[Records drawn from a dataset]
▬▬▬▬▬▬

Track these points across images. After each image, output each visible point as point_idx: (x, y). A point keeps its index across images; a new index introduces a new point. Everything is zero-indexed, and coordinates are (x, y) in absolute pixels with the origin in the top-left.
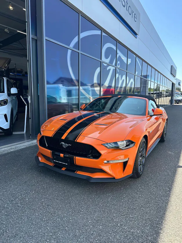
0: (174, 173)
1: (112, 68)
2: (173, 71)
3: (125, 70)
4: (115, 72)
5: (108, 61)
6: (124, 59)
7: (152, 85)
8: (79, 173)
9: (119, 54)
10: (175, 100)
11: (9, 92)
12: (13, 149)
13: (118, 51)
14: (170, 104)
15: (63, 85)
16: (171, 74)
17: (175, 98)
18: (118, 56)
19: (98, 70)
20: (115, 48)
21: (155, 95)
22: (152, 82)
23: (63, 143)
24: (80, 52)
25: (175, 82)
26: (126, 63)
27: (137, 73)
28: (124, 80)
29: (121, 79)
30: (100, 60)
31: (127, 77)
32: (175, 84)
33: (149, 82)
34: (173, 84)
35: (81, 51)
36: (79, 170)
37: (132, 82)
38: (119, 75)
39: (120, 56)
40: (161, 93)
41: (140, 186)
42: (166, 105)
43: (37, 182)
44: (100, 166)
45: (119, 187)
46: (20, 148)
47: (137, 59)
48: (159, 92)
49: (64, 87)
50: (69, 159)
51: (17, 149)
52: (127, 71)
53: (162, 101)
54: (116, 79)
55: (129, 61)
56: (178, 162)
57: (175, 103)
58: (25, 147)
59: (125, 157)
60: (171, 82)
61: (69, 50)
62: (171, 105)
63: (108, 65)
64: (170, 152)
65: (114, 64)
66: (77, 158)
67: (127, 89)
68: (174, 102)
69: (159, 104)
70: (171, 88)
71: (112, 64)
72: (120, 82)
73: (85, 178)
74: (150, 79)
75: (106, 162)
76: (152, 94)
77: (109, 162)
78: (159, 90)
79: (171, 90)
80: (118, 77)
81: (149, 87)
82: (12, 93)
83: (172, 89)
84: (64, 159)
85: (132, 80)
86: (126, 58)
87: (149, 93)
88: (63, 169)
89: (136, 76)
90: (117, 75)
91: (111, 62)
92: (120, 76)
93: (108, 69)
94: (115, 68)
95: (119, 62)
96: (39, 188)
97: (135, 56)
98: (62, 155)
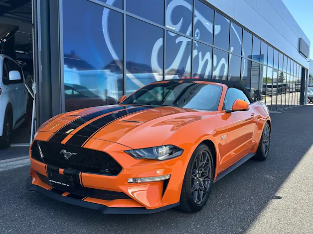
0: (262, 206)
1: (185, 41)
2: (302, 47)
3: (211, 44)
4: (191, 47)
5: (176, 28)
6: (208, 25)
7: (269, 73)
8: (88, 200)
9: (198, 17)
10: (308, 98)
11: (5, 78)
12: (3, 168)
13: (196, 13)
14: (298, 104)
15: (112, 71)
16: (300, 52)
17: (308, 93)
18: (195, 20)
19: (159, 43)
20: (190, 7)
21: (274, 89)
22: (269, 67)
23: (65, 151)
24: (124, 12)
25: (307, 66)
26: (211, 32)
27: (232, 49)
28: (207, 61)
29: (203, 59)
30: (163, 27)
31: (215, 56)
32: (307, 70)
33: (265, 68)
34: (303, 69)
35: (127, 10)
36: (90, 196)
37: (223, 65)
38: (198, 53)
39: (199, 21)
40: (285, 85)
41: (194, 225)
42: (292, 105)
43: (24, 216)
44: (120, 187)
45: (158, 225)
46: (15, 167)
47: (232, 25)
48: (281, 83)
49: (114, 74)
50: (71, 177)
51: (9, 168)
52: (213, 46)
53: (287, 100)
54: (193, 59)
55: (218, 29)
56: (276, 190)
57: (309, 103)
58: (23, 165)
59: (165, 173)
60: (301, 67)
61: (105, 9)
62: (301, 105)
63: (178, 35)
64: (268, 176)
65: (188, 33)
66: (84, 174)
67: (213, 76)
68: (307, 100)
69: (278, 104)
70: (300, 77)
71: (185, 33)
72: (201, 64)
73: (96, 208)
74: (265, 63)
75: (131, 180)
76: (270, 86)
77: (136, 181)
78: (281, 81)
79: (300, 79)
80: (197, 56)
81: (264, 76)
82: (10, 79)
83: (302, 78)
84: (65, 178)
85: (223, 61)
86: (212, 25)
87: (264, 86)
88: (65, 195)
89: (230, 55)
90: (195, 52)
91: (183, 30)
92: (200, 54)
93: (177, 41)
94: (190, 40)
95: (197, 31)
96: (22, 225)
97: (228, 21)
98: (61, 171)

▬▬▬▬▬▬

**DIRECTIONS**
If an entry contains an image, print the rest of that entry exactly and leave the image out.

**EXERCISE OUTPUT**
Track these points across images. After each image, output each visible point as point_idx: (x, y). A point keeps its index across images; a new index introduces a new point. Everything is zero-indexed, and coordinates are (x, y) in absolute pixels with the origin in the top-left.
0: (174, 173)
1: (112, 68)
2: (173, 71)
3: (125, 70)
4: (115, 72)
5: (108, 61)
6: (124, 59)
7: (152, 85)
8: (79, 173)
9: (119, 54)
10: (175, 100)
11: (9, 92)
12: (13, 149)
13: (118, 51)
14: (170, 104)
15: (63, 85)
16: (171, 74)
17: (175, 98)
18: (118, 56)
19: (98, 70)
20: (115, 48)
21: (155, 95)
22: (152, 82)
23: (63, 143)
24: (80, 52)
25: (175, 82)
26: (126, 63)
27: (137, 73)
28: (124, 80)
29: (121, 79)
30: (100, 60)
31: (127, 77)
32: (175, 84)
33: (149, 82)
34: (173, 84)
35: (81, 51)
36: (79, 170)
37: (132, 82)
38: (119, 75)
39: (120, 56)
40: (161, 93)
41: (140, 186)
42: (166, 105)
43: (37, 182)
44: (100, 166)
45: (119, 187)
46: (20, 148)
47: (137, 59)
48: (159, 92)
49: (64, 87)
50: (69, 159)
51: (17, 149)
52: (127, 71)
53: (162, 101)
54: (116, 79)
55: (129, 61)
56: (178, 162)
57: (175, 103)
58: (25, 147)
59: (125, 157)
60: (171, 82)
61: (69, 50)
62: (171, 105)
63: (108, 65)
64: (170, 152)
65: (114, 64)
66: (77, 158)
67: (127, 89)
68: (174, 102)
69: (159, 104)
70: (171, 88)
71: (112, 64)
72: (120, 82)
73: (85, 178)
74: (150, 79)
75: (106, 162)
76: (152, 94)
77: (109, 162)
78: (159, 90)
79: (171, 90)
80: (118, 77)
81: (149, 87)
82: (12, 93)
83: (172, 89)
84: (64, 159)
85: (132, 80)
86: (126, 58)
87: (149, 93)
88: (63, 169)
89: (136, 76)
90: (117, 75)
91: (111, 62)
92: (120, 76)
93: (108, 69)
94: (115, 68)
95: (119, 62)
96: (39, 188)
97: (135, 56)
98: (62, 155)
0: (262, 206)
1: (185, 41)
2: (302, 47)
3: (211, 44)
4: (191, 47)
5: (176, 28)
6: (208, 25)
7: (269, 73)
8: (88, 200)
9: (198, 17)
10: (308, 98)
11: (5, 78)
12: (3, 168)
13: (196, 13)
14: (298, 104)
15: (112, 71)
16: (300, 52)
17: (308, 93)
18: (195, 20)
19: (159, 43)
20: (190, 7)
21: (274, 89)
22: (269, 67)
23: (65, 151)
24: (124, 12)
25: (307, 66)
26: (211, 32)
27: (232, 49)
28: (207, 61)
29: (203, 59)
30: (163, 27)
31: (215, 56)
32: (307, 70)
33: (265, 68)
34: (303, 69)
35: (127, 10)
36: (90, 196)
37: (223, 65)
38: (198, 53)
39: (199, 21)
40: (285, 85)
41: (194, 225)
42: (292, 105)
43: (24, 216)
44: (120, 187)
45: (158, 225)
46: (15, 167)
47: (232, 25)
48: (281, 83)
49: (114, 74)
50: (71, 177)
51: (9, 168)
52: (213, 46)
53: (287, 100)
54: (193, 59)
55: (218, 29)
56: (276, 190)
57: (309, 103)
58: (23, 165)
59: (165, 173)
60: (301, 67)
61: (105, 9)
62: (301, 105)
63: (178, 35)
64: (268, 176)
65: (188, 33)
66: (84, 174)
67: (213, 76)
68: (307, 100)
69: (278, 104)
70: (300, 77)
71: (185, 33)
72: (201, 64)
73: (96, 208)
74: (265, 63)
75: (131, 180)
76: (270, 86)
77: (136, 181)
78: (281, 81)
79: (300, 79)
80: (197, 56)
81: (264, 76)
82: (10, 79)
83: (302, 78)
84: (65, 178)
85: (223, 61)
86: (212, 25)
87: (264, 86)
88: (65, 195)
89: (230, 55)
90: (195, 52)
91: (183, 30)
92: (200, 54)
93: (177, 41)
94: (190, 40)
95: (197, 31)
96: (22, 225)
97: (228, 21)
98: (61, 171)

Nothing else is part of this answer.